START DATA SHOWN
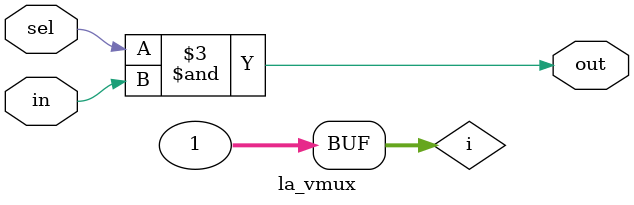
<source format=v>

module la_vmux #(parameter N = 1,           // number of ports
                 parameter W = 1,           // data width
                 parameter PROP = "DEFAULT" // cell property
                 )
   (
    input [N-1:0]      sel, // select vector
    input [W*N-1:0]    in,  // flattened input {.., in1[W-1:0],in0[W-1:0]}
    output reg [W-1:0] out  // output
    );

   integer i;
   always @* begin
      out[W-1:0] = 'b0;
      for (i = 0; i < N; i = i + 1)
        out[W-1:0] = out[W-1:0] | {(W) {sel[i]}} & in[i*W+:W];
   end

   // TODO: Add One hot warning
   // Add generate code to map to actual la_mux sizes..

endmodule

</source>
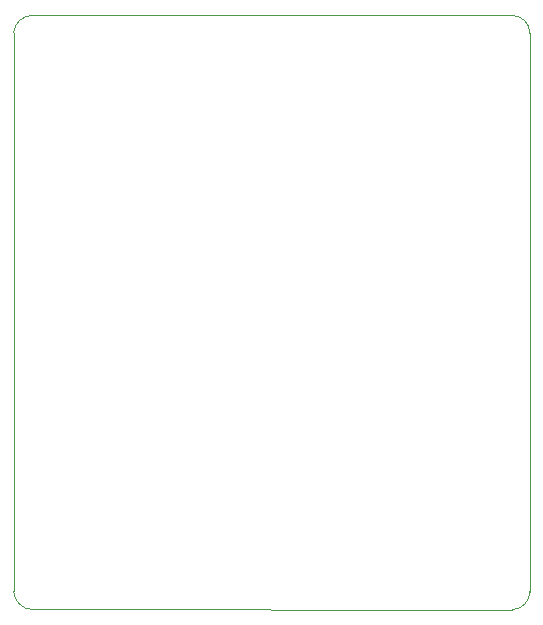
<source format=gm1>
%TF.GenerationSoftware,KiCad,Pcbnew,(6.0.6)*%
%TF.CreationDate,2022-07-19T19:23:43+08:00*%
%TF.ProjectId,Egret,45677265-742e-46b6-9963-61645f706362,rev?*%
%TF.SameCoordinates,Original*%
%TF.FileFunction,Profile,NP*%
%FSLAX46Y46*%
G04 Gerber Fmt 4.6, Leading zero omitted, Abs format (unit mm)*
G04 Created by KiCad (PCBNEW (6.0.6)) date 2022-07-19 19:23:43*
%MOMM*%
%LPD*%
G01*
G04 APERTURE LIST*
%TA.AperFunction,Profile*%
%ADD10C,0.100000*%
%TD*%
G04 APERTURE END LIST*
D10*
X104265034Y-129469999D02*
G75*
G03*
X105870000Y-131020000I1609466J60599D01*
G01*
X147990000Y-82260000D02*
X147980000Y-129520000D01*
X146510001Y-131030026D02*
G75*
G03*
X147980000Y-129520000I-37901J1507426D01*
G01*
X105890099Y-80719015D02*
X146450000Y-80720000D01*
X105890099Y-80719087D02*
G75*
G03*
X104275000Y-82190000I-7699J-1613713D01*
G01*
X147990000Y-82260000D02*
G75*
G03*
X146450000Y-80720000I-1528700J11300D01*
G01*
X104265000Y-129470000D02*
X104275000Y-82190000D01*
X105870000Y-131020000D02*
X146510000Y-131030000D01*
M02*

</source>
END DATA SHOWN
- [GOAL OF THE EXERCISE]
Reproduce all entries exactly. Pictures do not belong in the copy.

- [SOLUTION FOR THIS EXERCISE]
<source format=v>

module la_vmux #(parameter N = 1,           // number of ports
                 parameter W = 1,           // data width
                 parameter PROP = "DEFAULT" // cell property
                 )
   (
    input [N-1:0]      sel, // select vector
    input [W*N-1:0]    in,  // flattened input {.., in1[W-1:0],in0[W-1:0]}
    output reg [W-1:0] out  // output
    );

   integer i;
   always @* begin
      out[W-1:0] = 'b0;
      for (i = 0; i < N; i = i + 1)
        out[W-1:0] = out[W-1:0] | {(W) {sel[i]}} & in[i*W+:W];
   end

   // TODO: Add One hot warning
   // Add generate code to map to actual la_mux sizes..

endmodule

</source>
<source format=gm1>
%TF.GenerationSoftware,KiCad,Pcbnew,(6.0.6)*%
%TF.CreationDate,2022-07-19T19:23:43+08:00*%
%TF.ProjectId,Egret,45677265-742e-46b6-9963-61645f706362,rev?*%
%TF.SameCoordinates,Original*%
%TF.FileFunction,Profile,NP*%
%FSLAX46Y46*%
G04 Gerber Fmt 4.6, Leading zero omitted, Abs format (unit mm)*
G04 Created by KiCad (PCBNEW (6.0.6)) date 2022-07-19 19:23:43*
%MOMM*%
%LPD*%
G01*
G04 APERTURE LIST*
%TA.AperFunction,Profile*%
%ADD10C,0.100000*%
%TD*%
G04 APERTURE END LIST*
D10*
X104265034Y-129469999D02*
G75*
G03*
X105870000Y-131020000I1609466J60599D01*
G01*
X147990000Y-82260000D02*
X147980000Y-129520000D01*
X146510001Y-131030026D02*
G75*
G03*
X147980000Y-129520000I-37901J1507426D01*
G01*
X105890099Y-80719015D02*
X146450000Y-80720000D01*
X105890099Y-80719087D02*
G75*
G03*
X104275000Y-82190000I-7699J-1613713D01*
G01*
X147990000Y-82260000D02*
G75*
G03*
X146450000Y-80720000I-1528700J11300D01*
G01*
X104265000Y-129470000D02*
X104275000Y-82190000D01*
X105870000Y-131020000D02*
X146510000Y-131030000D01*
M02*

</source>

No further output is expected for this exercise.